We are determined to keep this ceasefire in place. Russia, which has deployed its own monitors to regime areas, tells us it shares this objective – and this is the only ceasefire that was endorsed by the United States and Russia. So it is a test, and a threshold test on the extent to which we might be able to work with Russia on other issues related to Syria.

The ceasefire and stopping the fighting is also not the entire agreement. Russia, the United States, and Jordan agreed to remove all foreign fighters from the southwest zone. Jordan and the United States have taken measures south of the ceasefire line, and the Russians have taken some – but not enough –on the north side of the line.

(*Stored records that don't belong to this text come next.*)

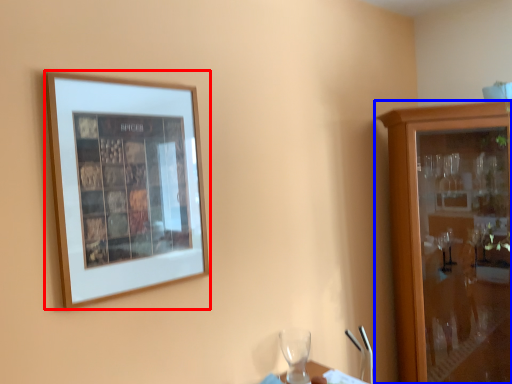
Question: Which point is closer to the camera, picture frame (highlighted by a red box) or cabinetry (highlighted by a blue box)?

Choices:
 (A) picture frame
 (B) cabinetry

Answer: (A)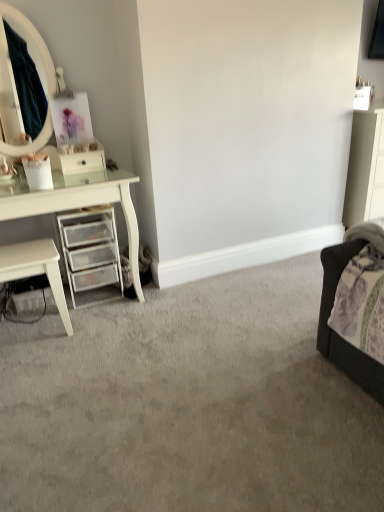
The height and width of the screenshot is (512, 384). What are the coordinates of `free location above white glossy nightstand at left (from a real-world perspective)` in the screenshot? It's located at (23, 254).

The objective is a southwest at peace, secure, and not a threat to anyone, whether the Syrian people who have suffered long enough, or Jordan to the south, or Israel to the west – with no foreign proxies anywhere near this zone.

If Iran believes it can use this corner of Syria to establish expeditionary facilities, it is badly mistaken. Israel has every right to act against such threats. And Russia has an obligation to ensure it never reaches that point. Our objective remains a diplomatic resolution to these very serious and very complex issues, but the jury is still out on whether this is possible over the long term. We hope it is. But we’ll see.

 

So in conclusion, I will sum up with three points:

 

First, our ISIS campaign has accelerated over the last 18 months. The end of the territorial caliphate is now in sight for the first time. We will not stop until this mission is complete, and we will continue to enable Iraqi forces on the Iraqi side of the border, and local forces in Syria to root out clandestine ISIS networks.

Second, as part of a comprehensive campaign, we are equally focused on ensuring that any vacuums after ISIS cannot be filled by other extremist groups, including foreign militias backed by Iran. We call on Russia in particular to support these efforts, which will be essential to any lasting settlement.

Finally, our bedrock commitment to the security of Israel is unwavering, and we fully support Israel’s inherent right to self-defense.

Again, Amos, thanks for inviting me, and I hope to come back again next year hopefully with some good news. It was an honor to address all of you.

I look forward to the upcoming panels.